If I spent a lot of time reading open source repos on GitHub to teach myself to code, and then went out and got a high-paying job based on that knowledge, is that ethical? This seems roughly analogous to what the machine is doing.
Regardless of the legality, one of these situations is clearly ethical compared to the other. In the case were you get a job based on your knowledge of GPL software, you still must respect the license if you use that code commercially (i.e. at your new job). And yes, if you reproduce GPL code you "learned" from, you are violating the license.
A company ingesting an entire GPL codebase without warning or any way to opt-out in order to create a closed-source feature that they and only they will profit off of is clearly not the same as an individual reading the code and getting a job based on those ideas.
You're intentionally conflating scale here to make them seem the same.
> no warning that somebody/something is ingesting the repo
An individual reading code on their own time is not the same as ingesting terabytes to train a machine. No matter how much you believe in AI working similar to the human learning (it doesn't), they are not comparable.
> private profit
Again, the difference between an individual reading code to work for a salary is orders of magnitude different from ingesting terabytes of code so a company can create a new feature. Claiming these things are the same only makes sense if you ignore the massive differences in scale and the differences between how humans and machines learn.
> Is it unethical to use software for profit?
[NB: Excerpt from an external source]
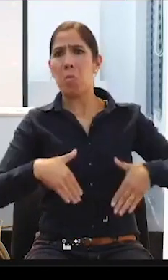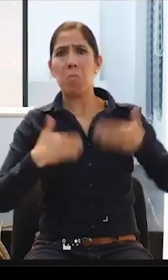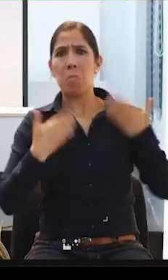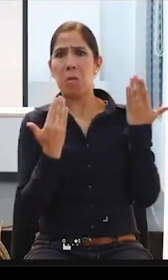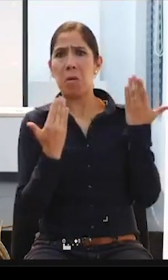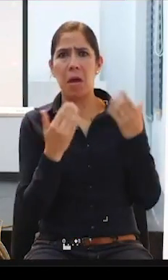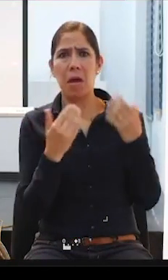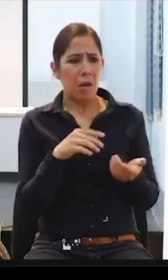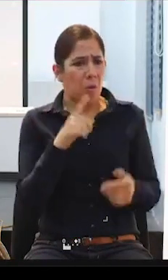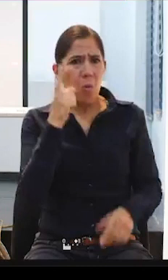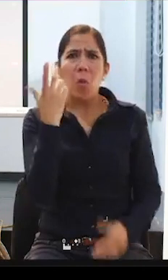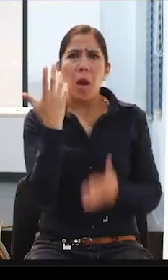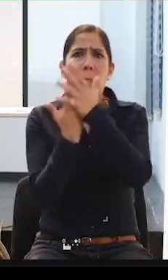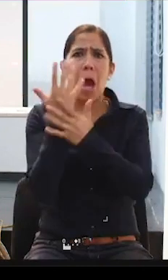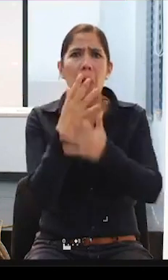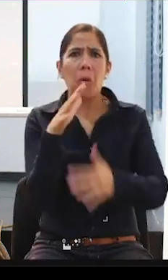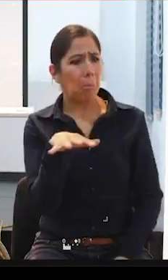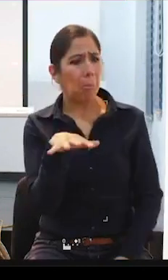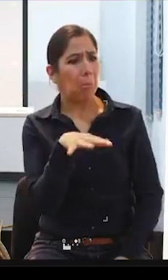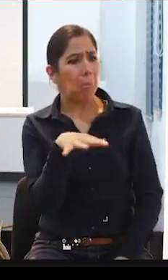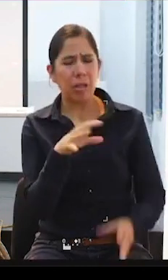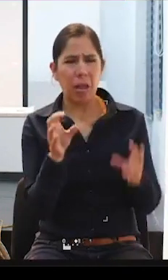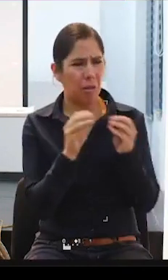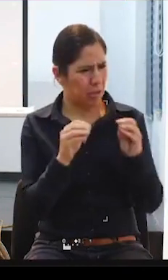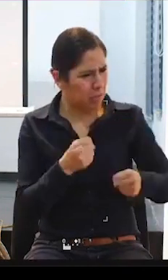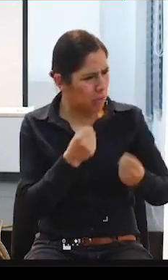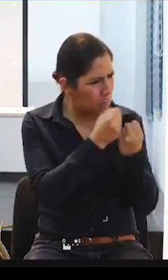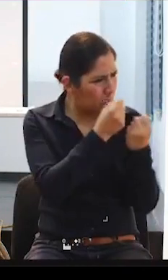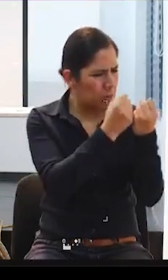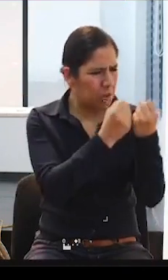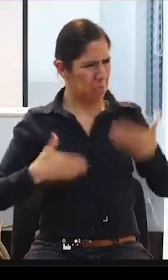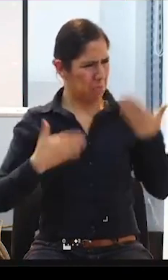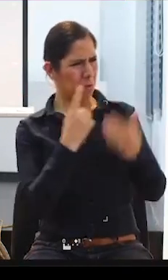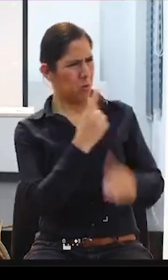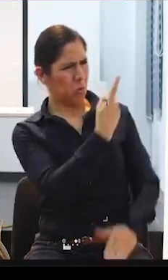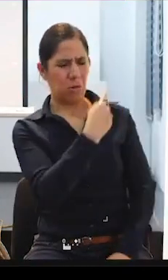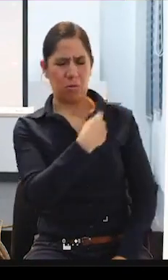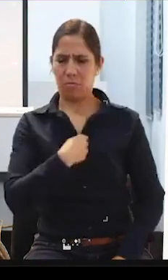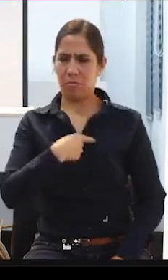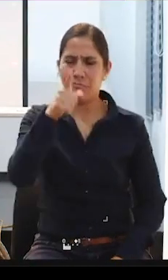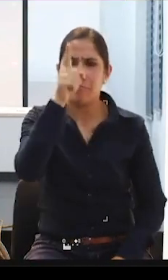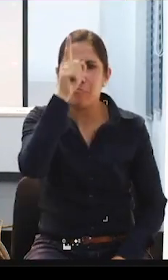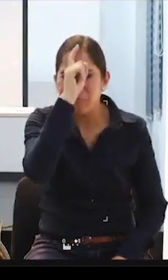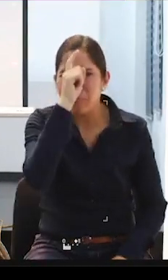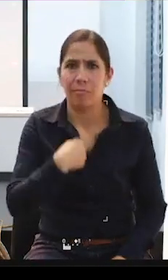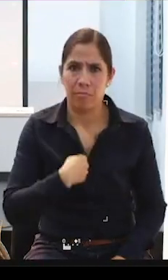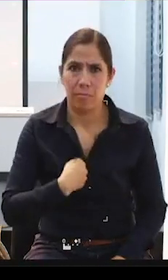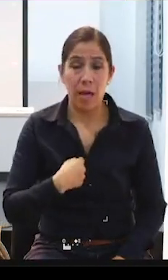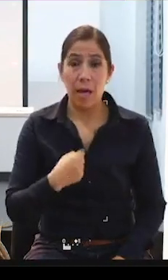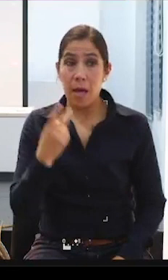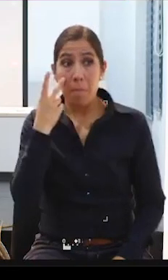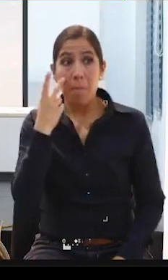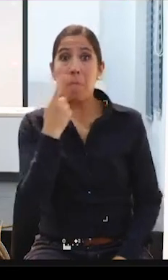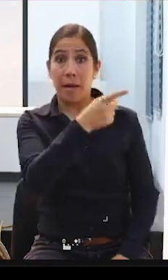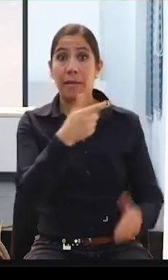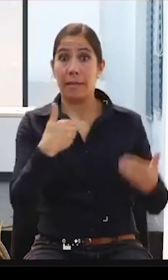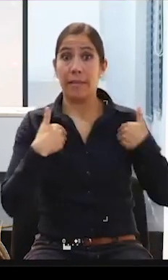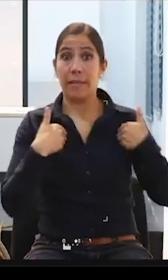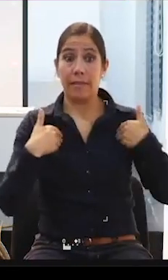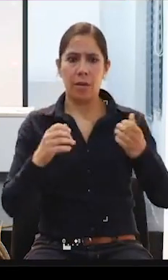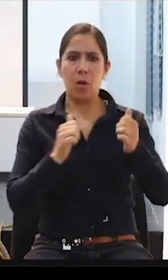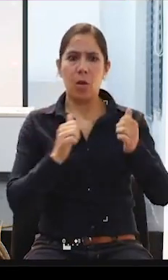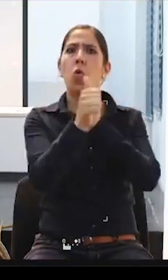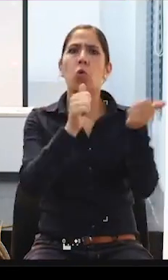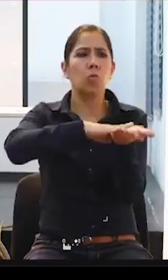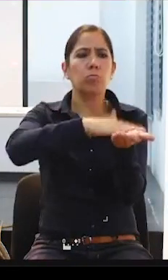vivía solo con el apoyo de asistentes personales. Hemos hecho un concurso de comida para comer, y él se ha brindado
When the licenses explicitly say that if you use the software for profit it requires attribution, the answer is clearly yes. My code on github is licensed such that if you use it, you must say where it came from. The only way this isn't at the very least unethical (because it goes against my wishes as owner of the code) is if you argue that github isn't "using" the code, which clearly isn't true, because if everyone was able to opt out there wouldn't be a product for github to be working on at all.